Tourism

Algorithms will help restructure the tourism industry

Cyprus International University (CIU) School of Tourism and Hotel Management Director Prof. Dr. Orhan Uludağ stated that algorithms will change the way the tourism and accommodation industry operates, and noted that they predict that especially tourism business operations and customer experiences will be restructured due to these algorithms.

Uludağ pointed out that recommendation algorithms use machine learning to examine a large number of customer preferences, behaviors and interactions, and added that in this way, businesses can increase consumer satisfaction and loyalty by offering special travel suggestions, accommodation and routes according to individual tastes and interests.
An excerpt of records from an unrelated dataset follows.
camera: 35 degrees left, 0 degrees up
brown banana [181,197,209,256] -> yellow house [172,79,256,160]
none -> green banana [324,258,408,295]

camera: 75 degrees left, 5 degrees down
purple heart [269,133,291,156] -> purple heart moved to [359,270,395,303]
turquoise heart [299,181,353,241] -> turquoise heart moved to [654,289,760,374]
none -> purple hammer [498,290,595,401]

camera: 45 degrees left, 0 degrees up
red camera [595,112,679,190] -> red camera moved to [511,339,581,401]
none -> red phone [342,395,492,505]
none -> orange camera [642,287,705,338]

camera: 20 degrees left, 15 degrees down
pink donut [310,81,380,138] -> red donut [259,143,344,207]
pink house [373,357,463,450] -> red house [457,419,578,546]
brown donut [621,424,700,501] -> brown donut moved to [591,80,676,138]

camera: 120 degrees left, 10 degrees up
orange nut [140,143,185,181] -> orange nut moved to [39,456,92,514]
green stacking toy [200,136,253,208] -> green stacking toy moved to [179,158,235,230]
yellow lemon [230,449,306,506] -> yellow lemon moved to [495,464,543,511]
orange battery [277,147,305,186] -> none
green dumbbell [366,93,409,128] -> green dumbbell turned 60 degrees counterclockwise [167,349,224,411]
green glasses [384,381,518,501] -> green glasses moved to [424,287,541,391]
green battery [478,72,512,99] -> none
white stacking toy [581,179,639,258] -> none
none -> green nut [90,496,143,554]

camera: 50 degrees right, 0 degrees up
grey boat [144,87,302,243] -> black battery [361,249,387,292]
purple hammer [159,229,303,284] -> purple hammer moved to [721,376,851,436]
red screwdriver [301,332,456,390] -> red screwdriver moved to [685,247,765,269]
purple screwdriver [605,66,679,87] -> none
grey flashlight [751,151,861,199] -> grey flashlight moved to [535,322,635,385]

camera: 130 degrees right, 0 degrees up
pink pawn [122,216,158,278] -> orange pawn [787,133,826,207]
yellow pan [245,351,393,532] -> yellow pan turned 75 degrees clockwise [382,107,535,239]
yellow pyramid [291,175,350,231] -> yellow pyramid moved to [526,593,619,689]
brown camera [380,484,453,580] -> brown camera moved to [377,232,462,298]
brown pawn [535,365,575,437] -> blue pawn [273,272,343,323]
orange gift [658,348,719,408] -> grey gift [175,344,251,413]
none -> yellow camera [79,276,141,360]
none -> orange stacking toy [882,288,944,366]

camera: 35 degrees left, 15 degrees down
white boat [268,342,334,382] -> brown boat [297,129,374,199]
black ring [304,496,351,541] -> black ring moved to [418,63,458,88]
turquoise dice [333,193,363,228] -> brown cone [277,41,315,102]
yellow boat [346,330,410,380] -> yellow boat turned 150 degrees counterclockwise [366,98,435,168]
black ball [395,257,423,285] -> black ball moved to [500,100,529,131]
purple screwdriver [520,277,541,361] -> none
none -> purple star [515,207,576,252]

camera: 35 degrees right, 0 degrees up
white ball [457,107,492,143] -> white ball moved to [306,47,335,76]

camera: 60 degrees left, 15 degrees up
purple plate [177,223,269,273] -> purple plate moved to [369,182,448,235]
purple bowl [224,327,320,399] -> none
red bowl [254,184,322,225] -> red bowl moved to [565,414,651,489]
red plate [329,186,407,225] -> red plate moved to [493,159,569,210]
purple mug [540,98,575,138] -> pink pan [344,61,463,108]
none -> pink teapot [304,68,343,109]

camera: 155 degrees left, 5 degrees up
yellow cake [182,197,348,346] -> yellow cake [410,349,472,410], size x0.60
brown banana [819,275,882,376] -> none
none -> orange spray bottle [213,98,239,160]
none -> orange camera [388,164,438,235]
Uludağ drew attention in particular to the following five algorithms: "Predictive analytical algorithms", "Natural language processing (NLP) algorithms", "Dynamic pricing algorithms", "Geo-spatial algorithms" and "Sentiment analysis algorithms".

Noting that predictive analytical algorithms are used to predict historical and real-time data, tourism demand trends, Uludağ said that businesses can thus optimize pricing, resource management and capacity planning by predicting peak seasons, popular destinations and customer preferences.

NLP algorithms allow chatbots and virtual assistants to talk like humans. “During the journey experience, these AI-supported agents can provide quick help, answer questions and offer personalized recommendations,” said Uludağ.

Mentioning that Dynamic pricing algorithms can change prices in real time according to demand, customer behavior and market conditions, Uludağ shared the information, “Dynamic pricing solutions allow companies to maximize revenue, offer promotions during off-peak times and avoid overbooking”.

Uludağ said that geospatial algorithms provide real-time navigation, location-based advertising and augmented reality travel experience by using location data, and that businesses can improve the experiences of travelers with these algorithms.

To conclude, Uludağ stated that analyzing customer evaluations and feedback will help sentiment analysis algorithms to contribute to the areas of satisfaction and improvement, and said, "This information will help companies improve their services and protect their reputation."

Emphasizing that algorithms can also improve personalization, operations and customer satisfaction in the tourism and hotel industry, Uludağ pointed out that the way businesses can stay competitive and satisfy today's tourists can be achieved by following these technologies.